> _Yazılı görev_:
Gevrek deformasyon ve eklemleri anlatan aşağıdaki metni son satırından sonra sürdürün.

> _Verilen metin_:
GEVREK DEFORMASYON / EKLEMLER

Kayaçlarda düzgün yüzeyler boyunca meydana gelmiş düzlemlere kırık / çatlak (fracture) adı verilir. Genelde, arazi çalışmalarında kayaçlara yakından bakıldığında, kayaç üzerinde değişik istikametlerde gelişmiş olan bu kırıklar / çatlaklar görülür. Kayacı oluşturan taneler arasındaki bağın kopması o kayacın kırılmasına, dolayısıyla kırık düzlemlerinin oluşmasına neden olur. Bu kırık sistemleri kayaçları bir bakıma parçalara bölmüştür. Bu kırıklar boyunca gözle görülebilen bir hareket varsa bu kırıklara ‘fay’, eğer yoksa veya çok az bir hareket varsa bu kırıklara ‘eklem’ adı verilir.



Eklemlerin Oluşum Mekanizması


Çekme (extension/dilation/tension) eklemeleri: eklem duvarlarına dik açılma (a)
Makaslama (shear) eklemler: eklem yüzeyine paralel kayma (b)

Karma (kırma/çekme/makaslama) (hybrid) eklemler (c)

> _Veri kesitleri_:
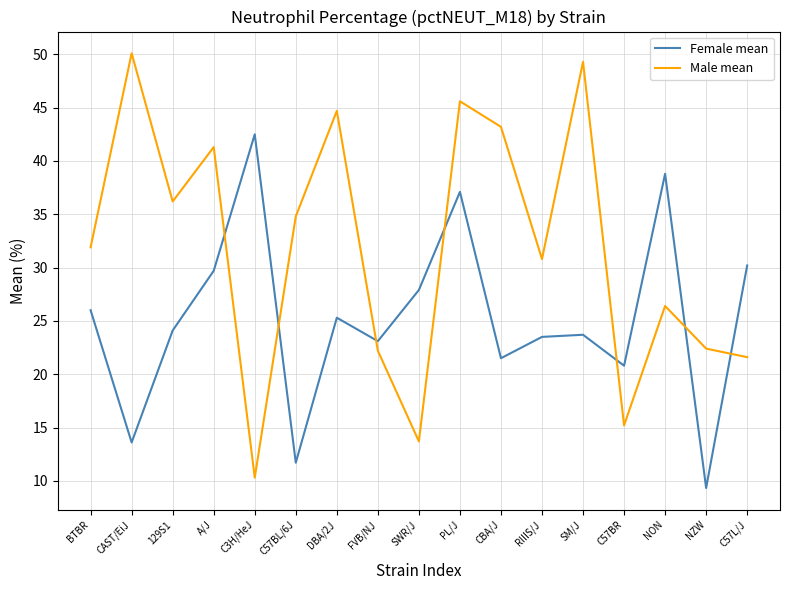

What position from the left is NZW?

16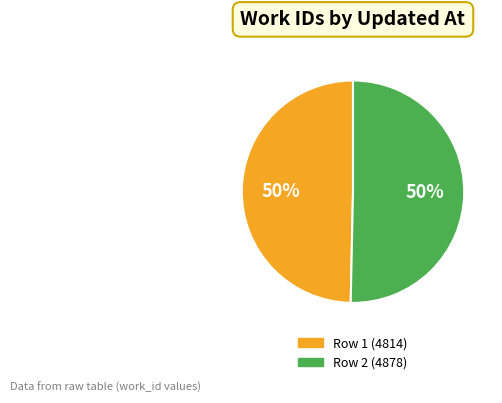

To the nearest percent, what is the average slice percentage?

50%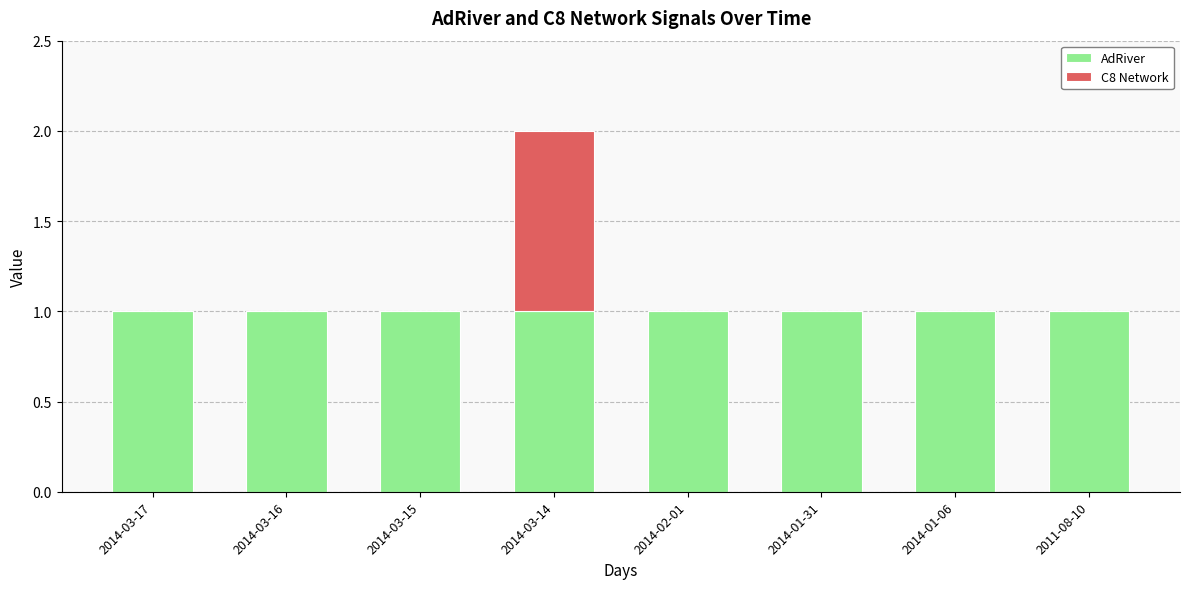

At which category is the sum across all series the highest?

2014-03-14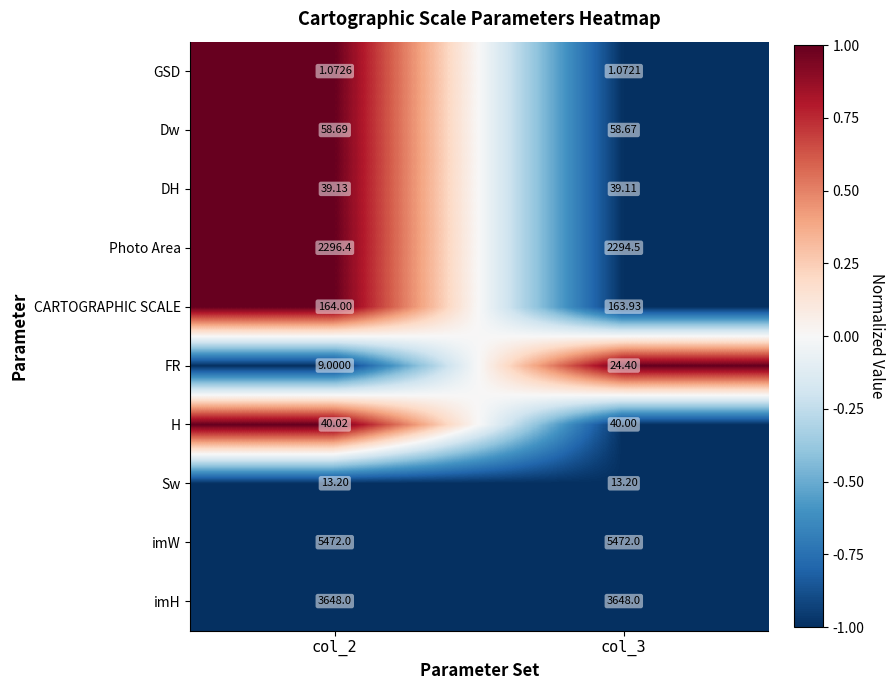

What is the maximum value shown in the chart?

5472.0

> _Alıştırma yanıtı_:
Kırıkların zıt kesimleri arasındaki göreceli harekete göre üç farklı kırığı ayırt
etme kriterleri:

(A) mode I veya açılma kırıkları, göreceli hareket kırığın duvarlarına dik gelişir;
(B) Kesme kırıklarımode II (kayma), hareket kırık düzlemine paralel fakat
kenarına dik;

(C) Kesme kırıklarımode III (yırtılma), hareket kırık duvarına ve kenarına paralel.

  • Eklemlerin genelde çizgisel veya eğrisel izleri vardır;
  • Genelde değişik istikametlerde gelişmiş yapılardır
  • Eklemlerin yüzeylerine EKLEM DUVARI, duvarlar arasındaki boşluğa/mesafeye açıklık (aperture) adı verilir.
  • Her bir eklem arasındaki mesafeye de aralık (spacing) adı verilir.
  • Eklemlerin boyutları mikroskopik ölçekten yüzlerce metreye kadar değişir.
  • Genel olarak iki kırılma yüzeyi arasındaki açıklık 0-1 cm arasında ise bunlara çatlak, 1 cm den büyükse yarık adı verilir. Çatlak / eklem daha sonra kalsit, kuvartz gibi mineraller tarafından doldurulduysa bunlara damar (vein) denir.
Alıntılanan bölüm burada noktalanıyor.